* [Task description]
From the entries underneath, give the number of lines holding the word "LogToRemote", without any other words.

[Dataset entries]
· · · · · · ·

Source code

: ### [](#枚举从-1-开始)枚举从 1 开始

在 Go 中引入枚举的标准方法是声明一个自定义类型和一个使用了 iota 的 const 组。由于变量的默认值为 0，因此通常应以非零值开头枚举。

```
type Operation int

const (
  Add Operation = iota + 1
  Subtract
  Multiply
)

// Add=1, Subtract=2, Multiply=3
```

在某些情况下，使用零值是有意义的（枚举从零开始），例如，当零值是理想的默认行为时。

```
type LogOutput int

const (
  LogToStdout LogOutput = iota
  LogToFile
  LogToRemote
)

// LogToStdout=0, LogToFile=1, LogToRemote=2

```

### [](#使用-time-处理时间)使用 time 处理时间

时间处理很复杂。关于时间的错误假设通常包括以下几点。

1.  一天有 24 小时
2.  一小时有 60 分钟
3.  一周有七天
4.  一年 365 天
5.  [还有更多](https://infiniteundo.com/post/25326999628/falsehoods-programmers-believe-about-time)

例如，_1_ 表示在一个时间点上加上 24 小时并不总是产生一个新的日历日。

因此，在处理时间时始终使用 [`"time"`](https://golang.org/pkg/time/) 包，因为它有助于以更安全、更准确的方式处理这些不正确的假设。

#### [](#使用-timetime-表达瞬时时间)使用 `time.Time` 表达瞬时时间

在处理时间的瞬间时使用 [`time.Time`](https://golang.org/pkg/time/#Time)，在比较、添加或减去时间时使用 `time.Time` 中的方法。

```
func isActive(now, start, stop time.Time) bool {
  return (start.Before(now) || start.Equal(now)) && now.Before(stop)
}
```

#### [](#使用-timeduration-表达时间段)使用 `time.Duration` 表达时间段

· · · · · · ·

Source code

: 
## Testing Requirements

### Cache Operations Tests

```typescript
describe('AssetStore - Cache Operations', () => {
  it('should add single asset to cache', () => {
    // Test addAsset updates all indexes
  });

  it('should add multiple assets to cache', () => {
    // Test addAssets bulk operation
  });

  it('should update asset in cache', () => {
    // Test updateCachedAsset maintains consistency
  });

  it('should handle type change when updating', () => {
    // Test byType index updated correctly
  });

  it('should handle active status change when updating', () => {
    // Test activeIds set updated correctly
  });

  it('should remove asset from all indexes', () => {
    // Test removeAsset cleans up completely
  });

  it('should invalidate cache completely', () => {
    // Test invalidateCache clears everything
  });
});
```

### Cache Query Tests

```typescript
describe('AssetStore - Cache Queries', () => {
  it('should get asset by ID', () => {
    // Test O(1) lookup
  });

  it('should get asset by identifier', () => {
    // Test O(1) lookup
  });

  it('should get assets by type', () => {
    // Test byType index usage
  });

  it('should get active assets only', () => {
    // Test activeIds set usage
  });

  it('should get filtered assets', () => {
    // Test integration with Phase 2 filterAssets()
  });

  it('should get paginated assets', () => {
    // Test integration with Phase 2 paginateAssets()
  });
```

· · · · · · ·

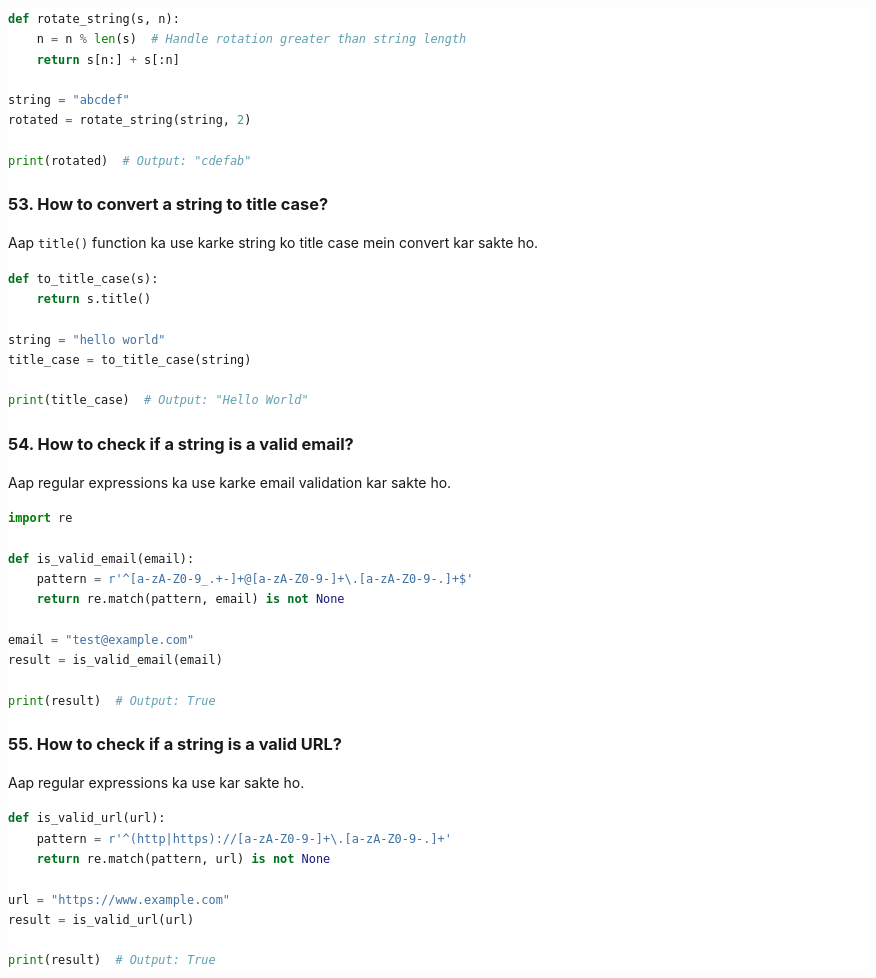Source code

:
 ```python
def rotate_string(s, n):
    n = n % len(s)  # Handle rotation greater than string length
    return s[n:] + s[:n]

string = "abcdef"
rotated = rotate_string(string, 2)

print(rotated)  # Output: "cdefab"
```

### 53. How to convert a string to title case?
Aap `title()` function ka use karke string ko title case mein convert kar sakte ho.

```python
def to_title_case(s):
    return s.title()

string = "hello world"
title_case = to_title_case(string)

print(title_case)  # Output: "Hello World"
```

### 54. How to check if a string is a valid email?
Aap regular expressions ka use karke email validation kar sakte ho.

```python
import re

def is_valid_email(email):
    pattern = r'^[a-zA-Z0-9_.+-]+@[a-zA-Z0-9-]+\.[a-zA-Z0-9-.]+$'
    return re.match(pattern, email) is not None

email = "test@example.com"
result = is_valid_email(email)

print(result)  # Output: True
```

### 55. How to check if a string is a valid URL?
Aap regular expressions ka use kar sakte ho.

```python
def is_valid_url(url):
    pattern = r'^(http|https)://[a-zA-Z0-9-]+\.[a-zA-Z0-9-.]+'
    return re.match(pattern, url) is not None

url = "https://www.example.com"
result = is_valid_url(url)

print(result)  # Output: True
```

· · · · · · ·

* [Response area]
2